The bluntnose sixgill shark is listed as Near Threatened by the International Union for Conservation of Nature (IUCN) because, despite its extensive range, its longevity and popularity as a sport fish makes it vulnerable to exploitation and unable to sustain targeted fishing for very long. Although population data is lacking in many areas for this species, certain regional populations have been classified as severely depleted. Although it is usually caught as bycatch, it is also caught for food and sport. In June 2018, the New Zealand Department of Conservation classified the bluntnose sixgill shark as "Not Threatened" with the qualifiers "Data Poor" and "Secure Overseas" under the New Zealand Threat Classification System.

This species is harmless to humans unless provoked.

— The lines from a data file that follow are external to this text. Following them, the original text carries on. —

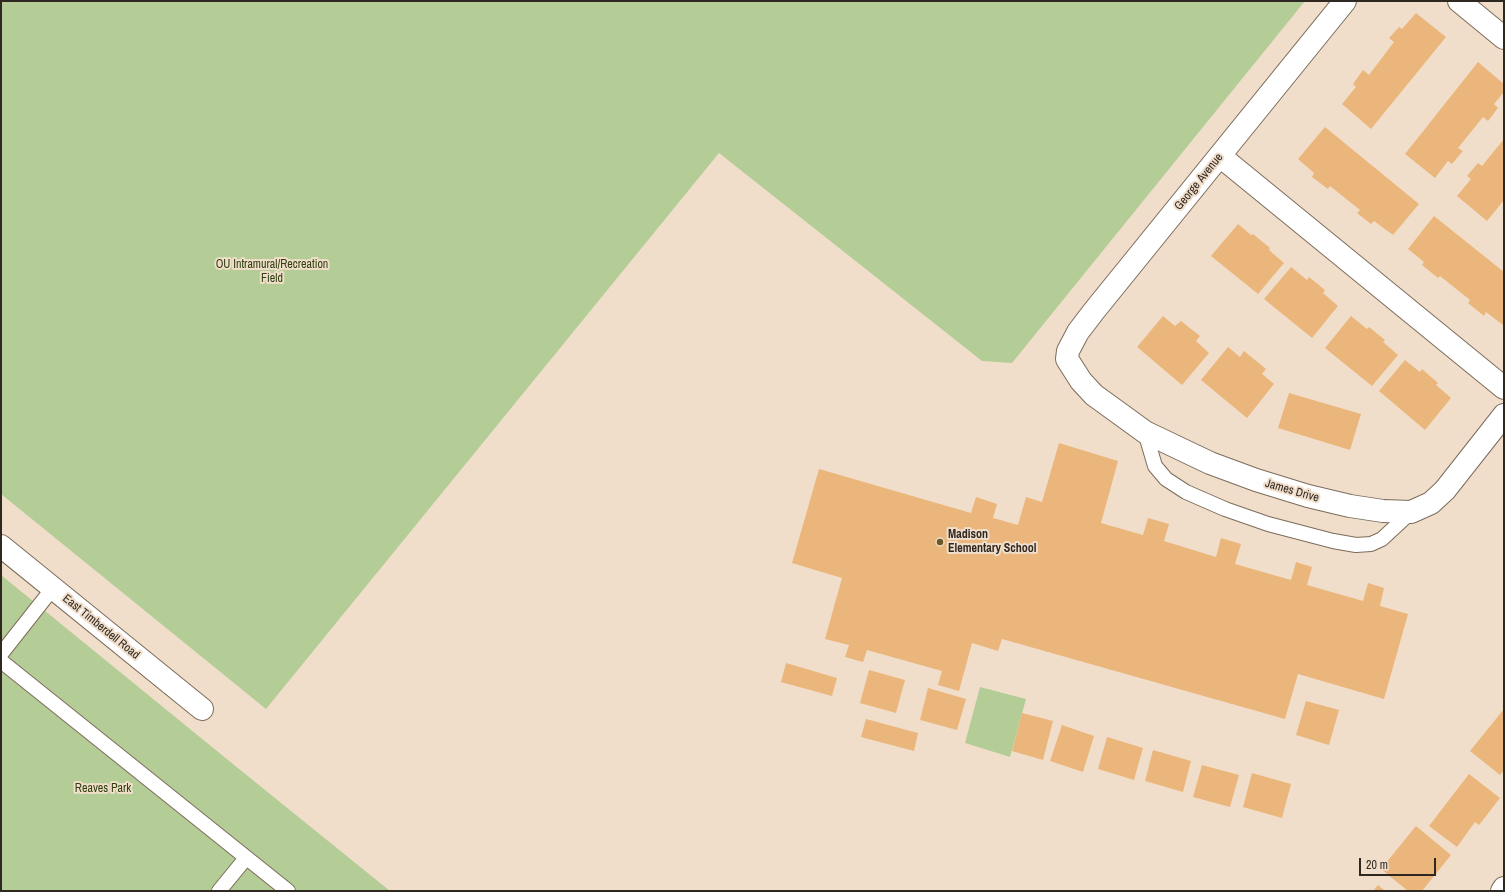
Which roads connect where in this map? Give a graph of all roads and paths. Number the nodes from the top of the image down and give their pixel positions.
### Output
1 (1345, 1) edge
2 (1459, 1) edge
3 (1504, 38) edge
4 (1220, 156) junction
5 (1074, 371) joint
6 (1504, 388) edge
7 (1504, 415) edge
8 (1145, 432) junction
9 (1411, 512) junction
10 (1, 546) edge
11 (53, 588) junction
12 (1, 654) edge
13 (1, 661) edge
14 (202, 709) dead end
15 (246, 858) junction
16 (1504, 888) edge
17 (219, 891) edge
18 (288, 891) edge
19 (1502, 891) edge

1 - 4 street, George Avenue
2 - 3 street
4 - 5 street, George Avenue
4 - 6 street
5 - 8 street, James Drive
7 - 9 street, James Drive
8 - 9 street, James Drive
8 - 9 lane
10 - 11 street, East Timberdell Road
11 - 12 lane
11 - 14 street, East Timberdell Road
13 - 15 lane
15 - 17 lane
15 - 18 lane
16 - 19 street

Encounters between Indonesian trepangers and the sixgill shark may account for tales of the Ground Shark of the Timor Sea.

== Recent research ==

=== Blue Planet II ===
Blue Planet II, a documentary on marine organisms produced by the BBC, featured an episode focusing on deep sea organisms and environments. In this episode, bluntnose sixgill sharks were filmed feeding on a whale fall. In behind-the-scenes footage, the sharks attacked the deep sea submersible as crew members tried to collect the video footage. Thinking that they were competition, the sharks used their bodies to try to fend off the submarine, only leaving it behind once they realized that the sub was not there to feed. The film crew was able to obtain useful video footage of the sixgills that they later featured in the episode. As a worldwide, well-known, scientific platform, it hence helped with the awareness of the existence of these species of sharks.

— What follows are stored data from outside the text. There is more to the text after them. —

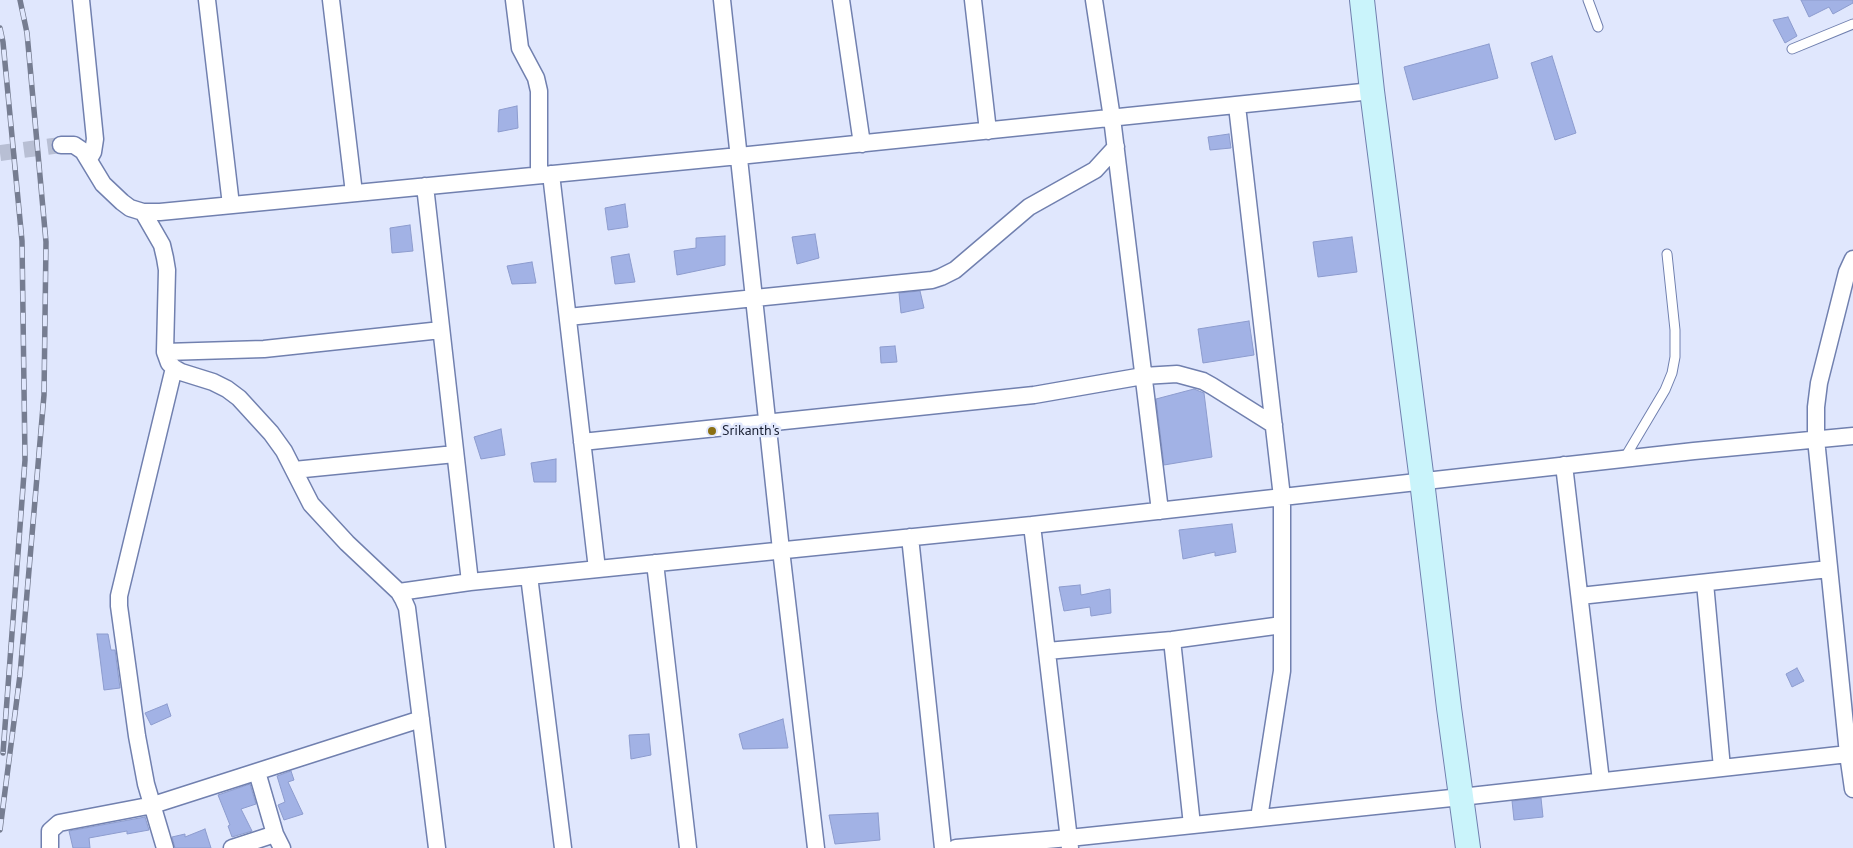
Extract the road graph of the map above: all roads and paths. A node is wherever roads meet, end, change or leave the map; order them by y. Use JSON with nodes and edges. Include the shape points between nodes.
{"nodes":[{"id":1,"x":81,"y":0,"type":"edge"},
{"id":2,"x":207,"y":0,"type":"edge"},
{"id":3,"x":331,"y":0,"type":"edge"},
{"id":4,"x":514,"y":0,"type":"edge"},
{"id":5,"x":722,"y":0,"type":"edge"},
{"id":6,"x":841,"y":0,"type":"edge"},
{"id":7,"x":973,"y":0,"type":"edge"},
{"id":8,"x":1094,"y":0,"type":"edge"},
{"id":9,"x":1362,"y":0,"type":"edge"},
{"id":10,"x":1588,"y":0,"type":"edge"},
{"id":11,"x":1853,"y":24,"type":"edge"},
{"id":12,"x":1598,"y":27,"type":"dead end"},
{"id":13,"x":1792,"y":49,"type":"dead end"},
{"id":14,"x":1372,"y":91,"type":"junction"},
{"id":15,"x":1237,"y":106,"type":"junction"},
{"id":16,"x":1112,"y":118,"type":"junction"},
{"id":17,"x":988,"y":131,"type":"junction"},
{"id":18,"x":862,"y":144,"type":"junction"},
{"id":19,"x":61,"y":145,"type":"tunnel mouth"},
{"id":20,"x":1116,"y":148,"type":"junction"},
{"id":21,"x":738,"y":156,"type":"junction"},
{"id":22,"x":89,"y":159,"type":"junction"},
{"id":23,"x":545,"y":175,"type":"junction"},
{"id":24,"x":425,"y":186,"type":"junction"},
{"id":25,"x":354,"y":193,"type":"junction"},
{"id":26,"x":231,"y":205,"type":"junction"},
{"id":27,"x":143,"y":212,"type":"junction"},
{"id":28,"x":1667,"y":254,"type":"dead end"},
{"id":29,"x":1853,"y":260,"type":"edge"},
{"id":30,"x":754,"y":299,"type":"junction"},
{"id":31,"x":568,"y":317,"type":"junction"},
{"id":32,"x":441,"y":330,"type":"junction"},
{"id":33,"x":165,"y":352,"type":"junction"},
{"id":34,"x":174,"y":368,"type":"junction"},
{"id":35,"x":1143,"y":376,"type":"junction"},
{"id":36,"x":768,"y":423,"type":"junction"},
{"id":37,"x":1274,"y":425,"type":"junction"},
{"id":38,"x":1853,"y":436,"type":"edge"},
{"id":39,"x":1816,"y":439,"type":"junction"},
{"id":40,"x":582,"y":442,"type":"junction"},
{"id":41,"x":455,"y":454,"type":"junction"},
{"id":42,"x":1624,"y":459,"type":"junction"},
{"id":43,"x":1564,"y":465,"type":"junction"},
{"id":44,"x":294,"y":470,"type":"junction"},
{"id":45,"x":1422,"y":481,"type":"junction"},
{"id":46,"x":1282,"y":497,"type":"junction"},
{"id":47,"x":1160,"y":511,"type":"junction"},
{"id":48,"x":1032,"y":525,"type":"junction"},
{"id":49,"x":910,"y":537,"type":"junction"},
{"id":50,"x":781,"y":550,"type":"junction"},
{"id":51,"x":655,"y":563,"type":"junction"},
{"id":52,"x":597,"y":569,"type":"junction"},
{"id":53,"x":1829,"y":570,"type":"junction"},
{"id":54,"x":529,"y":576,"type":"junction"},
{"id":55,"x":470,"y":582,"type":"junction"},
{"id":56,"x":1705,"y":582,"type":"junction"},
{"id":57,"x":399,"y":592,"type":"junction"},
{"id":58,"x":1580,"y":596,"type":"junction"},
{"id":59,"x":1282,"y":625,"type":"junction"},
{"id":60,"x":1172,"y":640,"type":"junction"},
{"id":61,"x":1047,"y":651,"type":"junction"},
{"id":62,"x":421,"y":719,"type":"junction"},
{"id":63,"x":1848,"y":754,"type":"junction"},
{"id":64,"x":1722,"y":768,"type":"junction"},
{"id":65,"x":257,"y":772,"type":"junction"},
{"id":66,"x":1601,"y":781,"type":"junction"},
{"id":67,"x":1853,"y":790,"type":"edge"},
{"id":68,"x":1461,"y":797,"type":"junction"},
{"id":69,"x":153,"y":805,"type":"junction"},
{"id":70,"x":1259,"y":818,"type":"junction"},
{"id":71,"x":1192,"y":825,"type":"junction"},
{"id":72,"x":279,"y":841,"type":"edge"},
{"id":73,"x":1069,"y":843,"type":"edge"},
{"id":74,"x":50,"y":848,"type":"edge"},
{"id":75,"x":166,"y":848,"type":"edge"},
{"id":76,"x":232,"y":848,"type":"edge"},
{"id":77,"x":436,"y":848,"type":"edge"},
{"id":78,"x":564,"y":848,"type":"edge"},
{"id":79,"x":688,"y":848,"type":"edge"},
{"id":80,"x":816,"y":848,"type":"edge"},
{"id":81,"x":943,"y":848,"type":"edge"},
{"id":82,"x":956,"y":848,"type":"edge"},
{"id":83,"x":1468,"y":848,"type":"edge"}],
"edges":[{"from":1,"to":22,"type":"street","via":[[94,139]]},
{"from":2,"to":26,"type":"street"},
{"from":3,"to":25,"type":"street"},
{"from":4,"to":23,"type":"street","via":[[520,48],[536,78],[539,91]]},
{"from":5,"to":21,"type":"street"},
{"from":6,"to":18,"type":"street"},
{"from":7,"to":17,"type":"street"},
{"from":8,"to":16,"type":"street"},
{"from":9,"to":14,"type":"main road"},
{"from":10,"to":12,"type":"lane"},
{"from":11,"to":13,"type":"lane"},
{"from":14,"to":15,"type":"street"},
{"from":14,"to":45,"type":"main road"},
{"from":15,"to":16,"type":"street"},
{"from":15,"to":37,"type":"street"},
{"from":16,"to":17,"type":"street"},
{"from":16,"to":20,"type":"street"},
{"from":17,"to":18,"type":"street"},
{"from":18,"to":21,"type":"street"},
{"from":19,"to":22,"type":"street","via":[[77,146]]},
{"from":20,"to":30,"type":"street","via":[[1095,170],[1029,207],[949,274],[932,280]]},
{"from":20,"to":35,"type":"street"},
{"from":21,"to":23,"type":"street"},
{"from":21,"to":30,"type":"street"},
{"from":22,"to":27,"type":"street","via":[[111,194],[130,208]]},
{"from":23,"to":24,"type":"street"},
{"from":23,"to":31,"type":"street"},
{"from":24,"to":25,"type":"street"},
{"from":24,"to":32,"type":"street"},
{"from":25,"to":26,"type":"street"},
{"from":26,"to":27,"type":"street"},
{"from":27,"to":33,"type":"street","via":[[162,245],[167,270]]},
{"from":28,"to":42,"type":"lane","via":[[1676,357],[1664,390]]},
{"from":29,"to":39,"type":"street","via":[[1847,272],[1819,383]]},
{"from":30,"to":31,"type":"street"},
{"from":30,"to":36,"type":"street"},
{"from":31,"to":40,"type":"street"},
{"from":32,"to":33,"type":"street","via":[[264,349]]},
{"from":32,"to":41,"type":"street"},
{"from":33,"to":34,"type":"street"},
{"from":34,"to":44,"type":"street","via":[[213,382],[239,398],[271,433]]},
{"from":34,"to":69,"type":"street","via":[[118,606],[137,736]]},
{"from":35,"to":36,"type":"street","via":[[1034,395]]},
{"from":35,"to":37,"type":"street","via":[[1177,374],[1203,381]]},
{"from":35,"to":47,"type":"street"},
{"from":36,"to":40,"type":"street"},
{"from":36,"to":50,"type":"street"},
{"from":37,"to":46,"type":"street"},
{"from":38,"to":39,"type":"street"},
{"from":39,"to":42,"type":"street"},
{"from":39,"to":53,"type":"street"},
{"from":40,"to":52,"type":"street"},
{"from":41,"to":44,"type":"street"},
{"from":41,"to":55,"type":"street"},
{"from":42,"to":43,"type":"street"},
{"from":43,"to":45,"type":"street"},
{"from":43,"to":58,"type":"street"},
{"from":44,"to":57,"type":"street","via":[[311,504]]},
{"from":45,"to":46,"type":"street"},
{"from":45,"to":68,"type":"main road"},
{"from":46,"to":47,"type":"street"},
{"from":46,"to":59,"type":"street"},
{"from":47,"to":48,"type":"street"},
{"from":48,"to":49,"type":"street"},
{"from":48,"to":61,"type":"street"},
{"from":49,"to":50,"type":"street"},
{"from":49,"to":81,"type":"street"},
{"from":50,"to":51,"type":"street"},
{"from":50,"to":80,"type":"street"},
{"from":51,"to":52,"type":"street"},
{"from":51,"to":79,"type":"street"},
{"from":52,"to":54,"type":"street"},
{"from":53,"to":56,"type":"street"},
{"from":53,"to":63,"type":"street"},
{"from":54,"to":55,"type":"street"},
{"from":54,"to":78,"type":"street"},
{"from":55,"to":57,"type":"street"},
{"from":56,"to":58,"type":"street"},
{"from":56,"to":64,"type":"street"},
{"from":57,"to":62,"type":"street","via":[[407,608]]},
{"from":58,"to":66,"type":"street"},
{"from":59,"to":60,"type":"street"},
{"from":59,"to":70,"type":"street","via":[[1281,683]]},
{"from":60,"to":61,"type":"street"},
{"from":60,"to":71,"type":"street"},
{"from":61,"to":73,"type":"street"},
{"from":62,"to":65,"type":"street"},
{"from":62,"to":77,"type":"street"},
{"from":63,"to":64,"type":"street"},
{"from":63,"to":67,"type":"street"},
{"from":64,"to":66,"type":"street"},
{"from":65,"to":69,"type":"street"},
{"from":65,"to":72,"type":"street"},
{"from":66,"to":68,"type":"street"},
{"from":68,"to":70,"type":"street"},
{"from":68,"to":83,"type":"main road"},
{"from":69,"to":74,"type":"street","via":[[59,823],[50,831]]},
{"from":69,"to":75,"type":"street"},
{"from":70,"to":71,"type":"street"},
{"from":71,"to":73,"type":"street"},
{"from":72,"to":76,"type":"street"},
{"from":73,"to":82,"type":"street"}]}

=== Tagging sixgills in their natural habitat ===
Since 2005, scientists have successfully been able to tag sixgill sharks as a means of studying their behavior. However, it was not until 2019 that a sixgill was tagged in its natural deep-sea habitat for the first time. Researchers from Florida State University, the Florida Museum of Natural History, the Cape Eleuthera Institute, and OceanX hence decided to join forces to tag a deep-sea shark through use of a submersible, and they succeeded in doing so. After 3 months of leaving the tag on the sixgill, the tag was thought to float up to the surface where scientists will be able to collect the data from that tag. Overall, this study showed how advancements in technology has helped scientists be better able to study marine life. Instead of having to go on an expedition for years at a time, the scientists here simply had to attach a tag onto the sixgill once and collect the data another time. The tag simply showed behavioral results of the sixgills.